→ **Task requirements**
Transcribe the portion of the kernel bug discussion below that begins with "Comment 44 kernelbugs" and continues through "to comment #43)".

→ **Text provided**
--- START ---

Hmm... is there no documentation? :)
Comment 44 kernelbugs 2008-04-19 15:46:06 UTC
Created attachment 15822 [details]
Kernel message log, 2.6.24.4, with printks added

The printk lines specified in comment #42 are prefixed with "TULIP DEBUG:". This log is from a boot, hibernate, resume, and hibernate again cycle; the crash occurs on the second hibernate, so you can see what gets called before it crashes (assuming the functions all make it to their printks before crashing, which is not necessarily a safe assumption).
Comment 45 kernelbugs 2008-04-19 16:31:12 UTC
(In reply to comment #43)
> I didn't try another time to see if this also eliminated the crash, although
> I
> guess I should; if it did still crash with this change, that would also be
> revealing.

--- END ---

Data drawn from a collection

--- START ---

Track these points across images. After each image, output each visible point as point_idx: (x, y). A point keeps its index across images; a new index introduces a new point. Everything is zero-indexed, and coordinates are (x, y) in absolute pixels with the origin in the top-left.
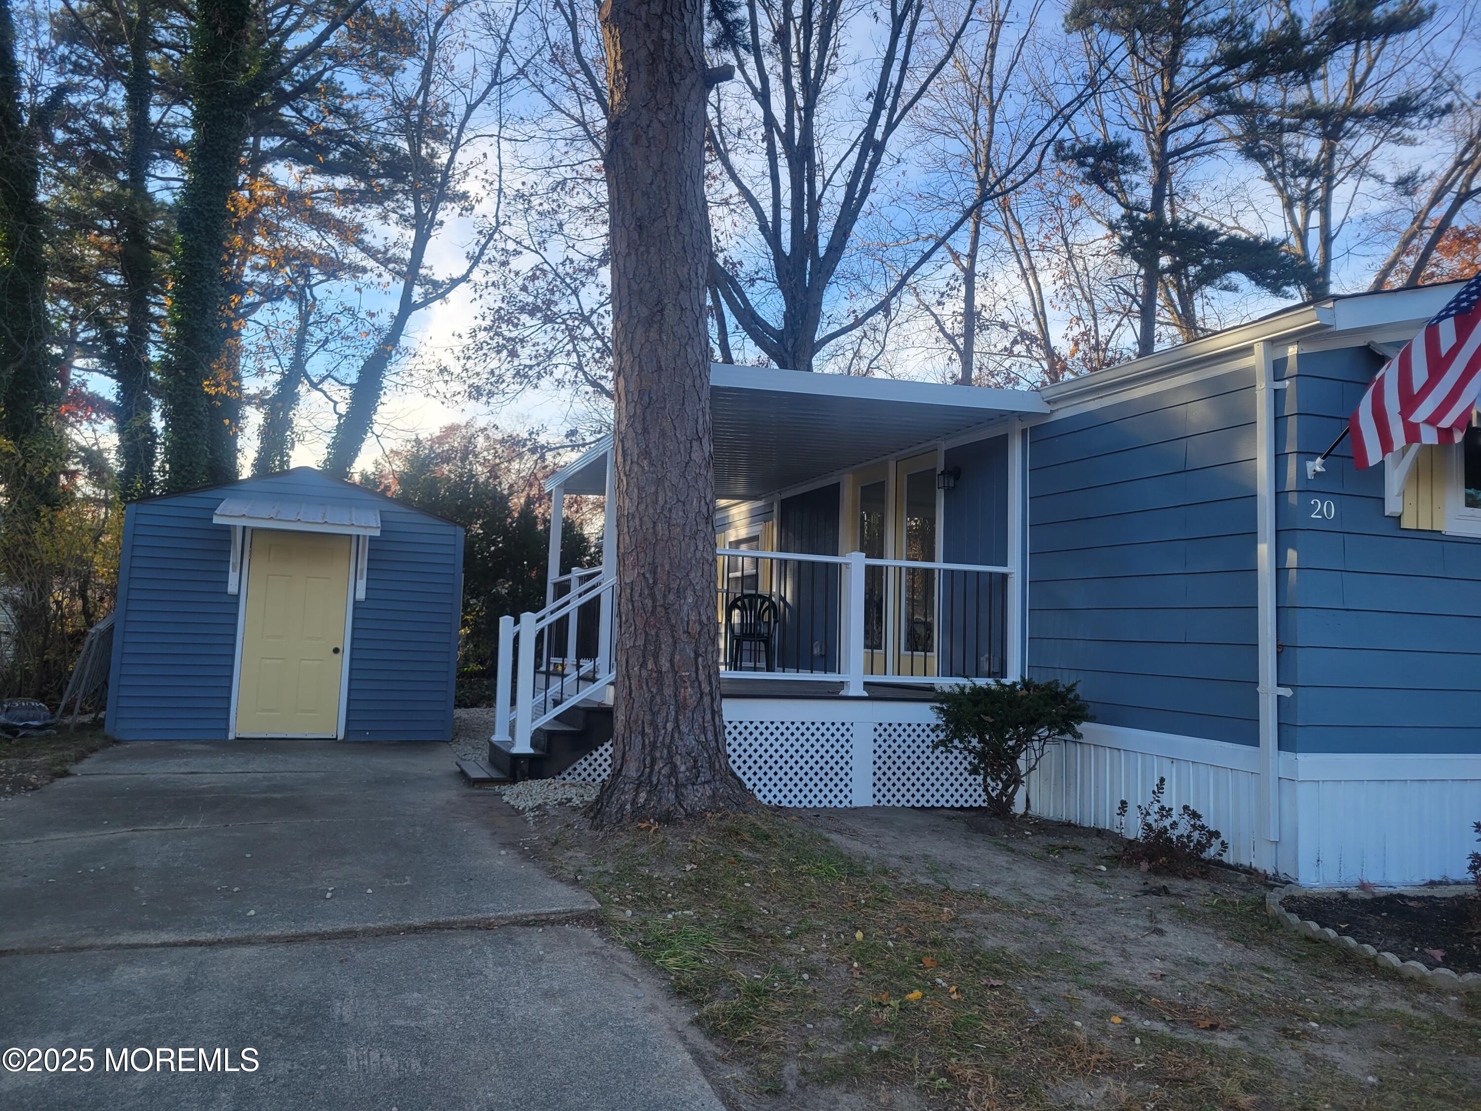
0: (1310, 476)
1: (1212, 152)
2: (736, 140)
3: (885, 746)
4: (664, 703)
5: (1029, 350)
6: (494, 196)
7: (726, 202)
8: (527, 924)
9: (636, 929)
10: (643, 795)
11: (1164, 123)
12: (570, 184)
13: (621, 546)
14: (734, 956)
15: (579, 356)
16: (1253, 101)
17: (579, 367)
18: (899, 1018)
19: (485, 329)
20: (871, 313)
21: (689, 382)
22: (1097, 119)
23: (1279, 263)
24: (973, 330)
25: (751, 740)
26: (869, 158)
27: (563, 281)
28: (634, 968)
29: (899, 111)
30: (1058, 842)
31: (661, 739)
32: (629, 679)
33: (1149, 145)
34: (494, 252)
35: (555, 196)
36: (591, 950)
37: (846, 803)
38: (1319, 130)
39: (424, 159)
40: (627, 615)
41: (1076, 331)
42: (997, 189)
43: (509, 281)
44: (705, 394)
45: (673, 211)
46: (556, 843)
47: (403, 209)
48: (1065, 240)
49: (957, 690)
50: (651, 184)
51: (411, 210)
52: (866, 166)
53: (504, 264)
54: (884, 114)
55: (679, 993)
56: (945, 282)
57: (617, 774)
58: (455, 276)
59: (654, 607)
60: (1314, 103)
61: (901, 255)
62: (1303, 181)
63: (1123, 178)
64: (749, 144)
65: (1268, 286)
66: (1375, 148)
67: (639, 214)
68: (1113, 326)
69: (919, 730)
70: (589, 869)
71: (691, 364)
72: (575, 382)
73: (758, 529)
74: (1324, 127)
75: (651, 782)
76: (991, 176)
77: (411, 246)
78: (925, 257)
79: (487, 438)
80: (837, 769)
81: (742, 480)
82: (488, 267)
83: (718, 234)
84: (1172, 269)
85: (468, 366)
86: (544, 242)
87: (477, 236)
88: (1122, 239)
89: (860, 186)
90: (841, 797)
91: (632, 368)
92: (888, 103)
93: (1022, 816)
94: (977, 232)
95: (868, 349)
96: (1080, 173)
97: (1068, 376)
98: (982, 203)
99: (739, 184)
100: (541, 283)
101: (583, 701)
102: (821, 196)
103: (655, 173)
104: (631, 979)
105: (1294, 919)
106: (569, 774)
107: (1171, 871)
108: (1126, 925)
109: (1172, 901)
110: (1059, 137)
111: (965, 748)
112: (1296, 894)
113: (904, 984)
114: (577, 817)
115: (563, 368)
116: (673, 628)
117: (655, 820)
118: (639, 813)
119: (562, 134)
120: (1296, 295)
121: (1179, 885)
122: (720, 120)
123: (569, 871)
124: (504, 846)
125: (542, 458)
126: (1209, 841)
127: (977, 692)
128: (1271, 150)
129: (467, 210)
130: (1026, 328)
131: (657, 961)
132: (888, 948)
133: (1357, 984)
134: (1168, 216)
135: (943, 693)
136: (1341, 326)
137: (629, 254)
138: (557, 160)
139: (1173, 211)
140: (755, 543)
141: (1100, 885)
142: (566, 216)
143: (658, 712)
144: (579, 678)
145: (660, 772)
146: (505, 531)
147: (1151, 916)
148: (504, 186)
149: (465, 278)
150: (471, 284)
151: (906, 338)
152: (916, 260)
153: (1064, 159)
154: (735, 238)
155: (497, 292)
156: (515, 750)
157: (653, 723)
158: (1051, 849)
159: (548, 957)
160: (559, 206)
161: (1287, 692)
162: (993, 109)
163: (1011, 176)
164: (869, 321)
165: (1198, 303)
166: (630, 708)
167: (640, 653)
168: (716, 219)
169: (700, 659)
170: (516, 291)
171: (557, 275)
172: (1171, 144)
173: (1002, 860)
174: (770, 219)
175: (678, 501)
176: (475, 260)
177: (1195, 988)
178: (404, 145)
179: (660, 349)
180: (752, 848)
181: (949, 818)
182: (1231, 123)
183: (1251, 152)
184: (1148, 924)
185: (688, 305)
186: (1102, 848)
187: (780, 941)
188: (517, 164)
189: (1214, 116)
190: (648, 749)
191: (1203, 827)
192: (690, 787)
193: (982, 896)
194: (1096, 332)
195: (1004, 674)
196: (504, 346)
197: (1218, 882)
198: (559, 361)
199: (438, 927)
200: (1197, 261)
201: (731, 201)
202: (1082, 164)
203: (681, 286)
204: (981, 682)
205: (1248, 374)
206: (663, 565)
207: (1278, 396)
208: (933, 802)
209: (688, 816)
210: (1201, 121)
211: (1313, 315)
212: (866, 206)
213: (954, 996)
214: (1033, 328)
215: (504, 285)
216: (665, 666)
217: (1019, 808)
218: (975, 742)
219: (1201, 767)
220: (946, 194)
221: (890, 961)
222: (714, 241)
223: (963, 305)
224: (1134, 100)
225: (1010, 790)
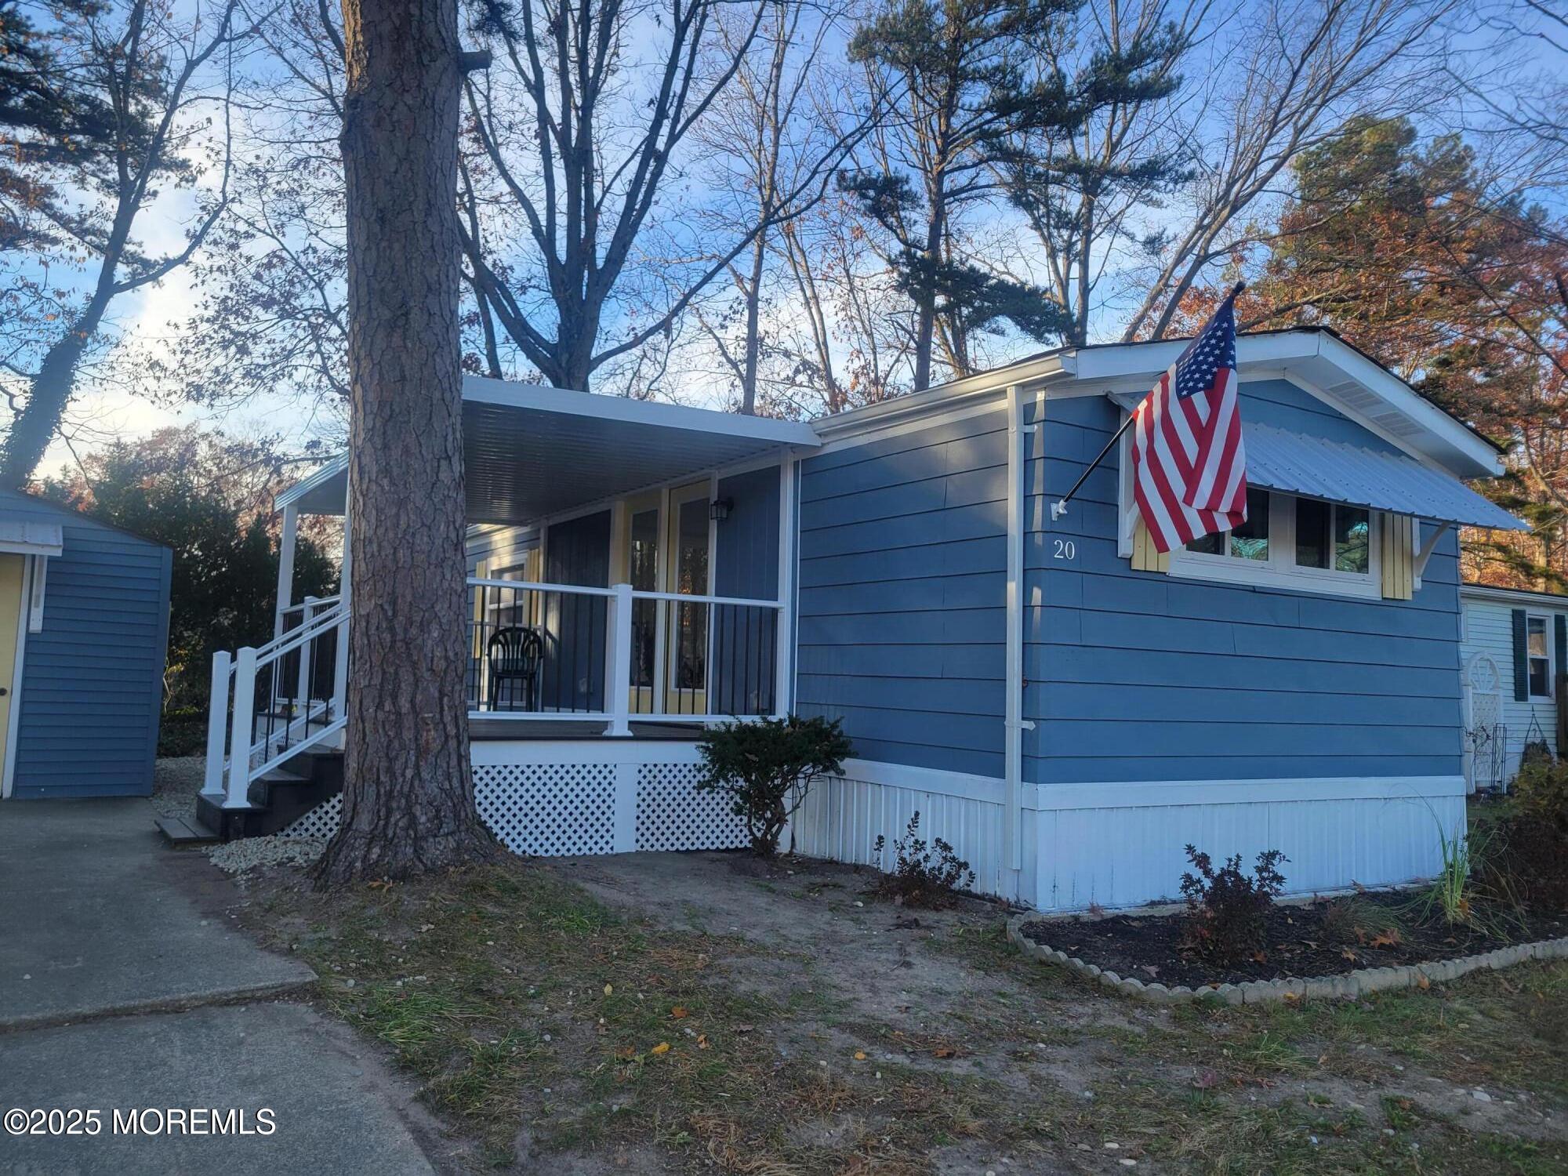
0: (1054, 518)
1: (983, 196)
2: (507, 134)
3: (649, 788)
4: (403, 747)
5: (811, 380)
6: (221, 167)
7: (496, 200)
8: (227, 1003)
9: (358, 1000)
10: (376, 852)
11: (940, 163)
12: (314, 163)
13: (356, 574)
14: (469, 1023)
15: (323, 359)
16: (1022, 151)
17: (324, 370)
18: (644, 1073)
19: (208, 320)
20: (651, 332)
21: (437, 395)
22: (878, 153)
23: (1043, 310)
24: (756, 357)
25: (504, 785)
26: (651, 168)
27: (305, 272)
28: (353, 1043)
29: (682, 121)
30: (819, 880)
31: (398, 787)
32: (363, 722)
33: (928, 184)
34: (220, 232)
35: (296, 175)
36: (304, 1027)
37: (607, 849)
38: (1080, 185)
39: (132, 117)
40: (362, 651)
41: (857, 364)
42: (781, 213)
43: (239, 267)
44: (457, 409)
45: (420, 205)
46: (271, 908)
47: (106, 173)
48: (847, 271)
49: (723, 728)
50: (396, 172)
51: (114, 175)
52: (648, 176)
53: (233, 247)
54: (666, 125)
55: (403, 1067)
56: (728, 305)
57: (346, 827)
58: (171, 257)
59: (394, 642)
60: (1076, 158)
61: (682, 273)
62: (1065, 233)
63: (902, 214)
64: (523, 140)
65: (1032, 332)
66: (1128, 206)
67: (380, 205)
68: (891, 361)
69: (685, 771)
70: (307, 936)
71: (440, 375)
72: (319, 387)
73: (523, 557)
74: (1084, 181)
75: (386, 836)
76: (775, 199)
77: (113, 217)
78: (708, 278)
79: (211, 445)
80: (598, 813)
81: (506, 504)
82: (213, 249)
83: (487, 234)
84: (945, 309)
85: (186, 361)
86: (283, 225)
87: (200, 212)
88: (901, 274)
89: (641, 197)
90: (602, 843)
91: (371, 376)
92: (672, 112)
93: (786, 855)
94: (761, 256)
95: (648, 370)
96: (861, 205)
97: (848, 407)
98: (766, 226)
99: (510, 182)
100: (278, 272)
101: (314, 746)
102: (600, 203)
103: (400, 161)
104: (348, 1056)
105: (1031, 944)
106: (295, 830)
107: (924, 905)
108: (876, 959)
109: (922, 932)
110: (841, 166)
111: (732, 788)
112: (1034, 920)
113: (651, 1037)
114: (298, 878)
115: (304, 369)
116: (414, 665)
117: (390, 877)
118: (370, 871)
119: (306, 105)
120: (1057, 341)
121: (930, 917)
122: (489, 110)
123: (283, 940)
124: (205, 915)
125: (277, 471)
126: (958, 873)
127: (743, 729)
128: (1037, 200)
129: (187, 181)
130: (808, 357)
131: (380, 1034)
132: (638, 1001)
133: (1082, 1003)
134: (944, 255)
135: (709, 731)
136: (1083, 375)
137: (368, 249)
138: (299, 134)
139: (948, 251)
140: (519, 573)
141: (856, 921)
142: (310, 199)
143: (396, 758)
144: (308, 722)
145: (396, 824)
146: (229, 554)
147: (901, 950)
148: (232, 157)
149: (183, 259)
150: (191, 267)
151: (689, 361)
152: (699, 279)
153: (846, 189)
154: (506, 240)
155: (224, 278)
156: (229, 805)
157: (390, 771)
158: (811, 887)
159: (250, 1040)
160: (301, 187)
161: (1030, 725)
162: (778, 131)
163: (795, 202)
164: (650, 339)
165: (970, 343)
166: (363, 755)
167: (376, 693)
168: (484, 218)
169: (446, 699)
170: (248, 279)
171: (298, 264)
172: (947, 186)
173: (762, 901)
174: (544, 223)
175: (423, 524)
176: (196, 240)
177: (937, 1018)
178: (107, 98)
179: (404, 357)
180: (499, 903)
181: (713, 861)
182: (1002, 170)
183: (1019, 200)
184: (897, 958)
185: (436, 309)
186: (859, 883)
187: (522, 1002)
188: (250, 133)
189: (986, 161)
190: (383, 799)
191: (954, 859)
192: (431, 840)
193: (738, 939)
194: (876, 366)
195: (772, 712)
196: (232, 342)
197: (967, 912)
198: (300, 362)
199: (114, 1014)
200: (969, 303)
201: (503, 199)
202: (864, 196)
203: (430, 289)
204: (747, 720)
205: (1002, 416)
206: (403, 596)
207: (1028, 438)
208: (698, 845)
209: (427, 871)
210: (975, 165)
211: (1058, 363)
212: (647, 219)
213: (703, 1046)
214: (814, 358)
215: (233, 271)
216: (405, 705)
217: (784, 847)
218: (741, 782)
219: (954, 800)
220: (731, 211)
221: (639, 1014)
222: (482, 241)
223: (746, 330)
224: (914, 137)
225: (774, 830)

--- END ---
--- START ---

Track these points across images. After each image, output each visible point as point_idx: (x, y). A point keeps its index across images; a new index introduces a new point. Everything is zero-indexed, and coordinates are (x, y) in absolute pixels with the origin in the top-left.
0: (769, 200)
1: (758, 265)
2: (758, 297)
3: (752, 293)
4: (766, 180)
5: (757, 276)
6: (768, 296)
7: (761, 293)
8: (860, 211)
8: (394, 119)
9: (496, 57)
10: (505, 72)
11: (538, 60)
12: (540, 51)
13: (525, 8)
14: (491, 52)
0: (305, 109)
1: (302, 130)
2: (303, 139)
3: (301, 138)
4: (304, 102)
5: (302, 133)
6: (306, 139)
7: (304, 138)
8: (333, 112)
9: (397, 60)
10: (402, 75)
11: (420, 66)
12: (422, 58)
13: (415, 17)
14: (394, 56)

--- END ---
--- START ---

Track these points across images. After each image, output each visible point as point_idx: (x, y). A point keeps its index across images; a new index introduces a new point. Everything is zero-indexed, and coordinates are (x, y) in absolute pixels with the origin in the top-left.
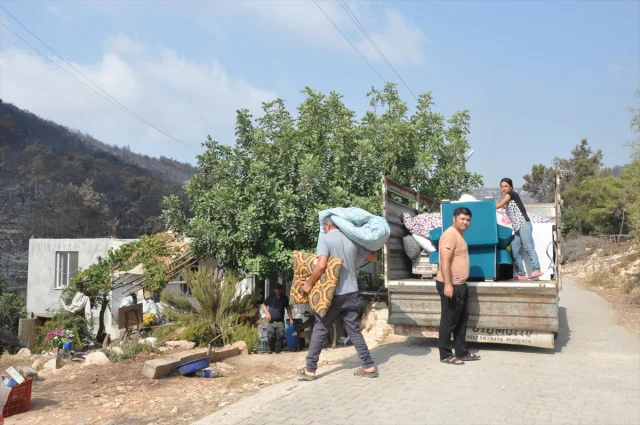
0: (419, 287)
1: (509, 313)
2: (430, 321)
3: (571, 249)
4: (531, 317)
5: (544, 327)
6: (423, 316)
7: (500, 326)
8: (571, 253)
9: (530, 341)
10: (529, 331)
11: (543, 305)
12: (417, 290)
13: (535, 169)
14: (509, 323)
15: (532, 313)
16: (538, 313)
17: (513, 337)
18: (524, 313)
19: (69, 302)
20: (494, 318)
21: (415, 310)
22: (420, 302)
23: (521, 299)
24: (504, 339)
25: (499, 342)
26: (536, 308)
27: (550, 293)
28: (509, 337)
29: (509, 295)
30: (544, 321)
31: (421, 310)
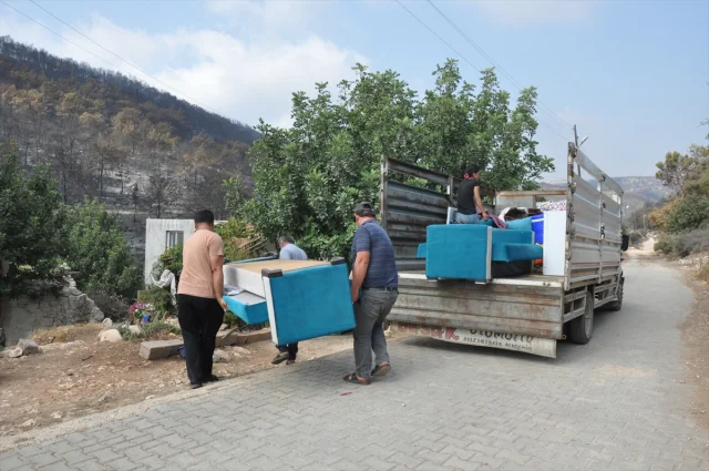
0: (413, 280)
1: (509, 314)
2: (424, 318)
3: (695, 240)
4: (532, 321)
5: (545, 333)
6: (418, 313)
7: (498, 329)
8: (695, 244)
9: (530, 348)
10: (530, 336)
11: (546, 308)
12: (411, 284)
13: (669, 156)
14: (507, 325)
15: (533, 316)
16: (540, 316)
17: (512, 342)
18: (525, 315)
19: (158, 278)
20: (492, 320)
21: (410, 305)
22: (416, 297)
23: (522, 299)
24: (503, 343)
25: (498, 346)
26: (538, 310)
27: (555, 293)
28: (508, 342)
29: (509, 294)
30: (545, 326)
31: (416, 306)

--- END ---

→ **Answer area**
Comment 44 kernelbugs 2008-04-19 15:46:06 UTC
Created attachment 15822 [details]
Kernel message log, 2.6.24.4, with printks added

The printk lines specified in comment #42 are prefixed with "TULIP DEBUG:". This log is from a boot, hibernate, resume, and hibernate again cycle; the crash occurs on the second hibernate, so you can see what gets called before it crashes (assuming the functions all make it to their printks before crashing, which is not necessarily a safe assumption).
Comment 45 kernelbugs 2008-04-19 16:31:12 UTC
(In reply to comment #43)